* EN QUÉ CONSISTE:
En el texto sobre la lucha política del Cuatrocientos, ¿a qué batalla están dedicadas las Coplas de la panadera?

* TEXTO DE LECTURA:
....

Durante los reinados de Juan ll y de su hijo Enrique IV, que dominan el Cuatrocientos, tuvo lugar una constante lucha por la orientación política del reino bien en un sentido pactista, en el que el rey sería uno más entre los grandes, o con una orientación autoritaria, fortaleciendo el poder real y el desarrollo de la incipiente organización estatal. Una lucha política que también se dirimió por medio de las armas en una serie de guerras cortas, reguladas y limitadas, a veces teatrales –como muestran las anónimas Coplas de la panadera, una anticrónica satírica dedicada a la primera batalla de Olmedo–, pero guerras al fin, como comprobaron en propia carne el infante don Enrique o el propio marqués de Santillana.

....

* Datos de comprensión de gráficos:
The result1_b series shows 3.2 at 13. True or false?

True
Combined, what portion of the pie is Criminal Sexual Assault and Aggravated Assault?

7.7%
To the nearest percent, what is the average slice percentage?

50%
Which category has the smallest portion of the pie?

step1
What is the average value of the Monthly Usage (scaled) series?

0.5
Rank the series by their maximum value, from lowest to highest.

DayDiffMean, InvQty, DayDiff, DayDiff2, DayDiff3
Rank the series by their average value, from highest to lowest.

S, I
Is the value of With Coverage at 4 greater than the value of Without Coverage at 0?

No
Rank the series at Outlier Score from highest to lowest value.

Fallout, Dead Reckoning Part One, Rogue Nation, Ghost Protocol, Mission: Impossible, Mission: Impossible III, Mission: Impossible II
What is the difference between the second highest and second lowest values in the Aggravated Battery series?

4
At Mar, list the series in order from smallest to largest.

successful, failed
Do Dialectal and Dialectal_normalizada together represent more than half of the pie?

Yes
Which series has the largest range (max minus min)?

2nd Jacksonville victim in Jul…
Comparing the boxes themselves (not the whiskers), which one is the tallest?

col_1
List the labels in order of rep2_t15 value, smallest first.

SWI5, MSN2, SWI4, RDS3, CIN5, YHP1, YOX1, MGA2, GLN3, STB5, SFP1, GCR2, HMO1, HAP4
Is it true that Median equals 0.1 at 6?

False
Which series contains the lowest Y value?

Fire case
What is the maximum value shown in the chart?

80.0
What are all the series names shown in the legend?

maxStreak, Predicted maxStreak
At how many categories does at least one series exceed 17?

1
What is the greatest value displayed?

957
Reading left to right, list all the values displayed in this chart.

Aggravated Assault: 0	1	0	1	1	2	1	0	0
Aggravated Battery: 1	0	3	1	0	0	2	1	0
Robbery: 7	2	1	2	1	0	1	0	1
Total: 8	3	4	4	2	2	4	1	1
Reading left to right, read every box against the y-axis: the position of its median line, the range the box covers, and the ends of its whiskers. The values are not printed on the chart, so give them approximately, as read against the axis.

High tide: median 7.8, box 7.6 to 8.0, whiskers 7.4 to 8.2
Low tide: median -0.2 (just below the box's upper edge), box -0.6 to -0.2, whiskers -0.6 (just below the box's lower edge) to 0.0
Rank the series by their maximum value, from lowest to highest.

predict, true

....

* SOLUCIÓN:
A la primera batalla de Olmedo.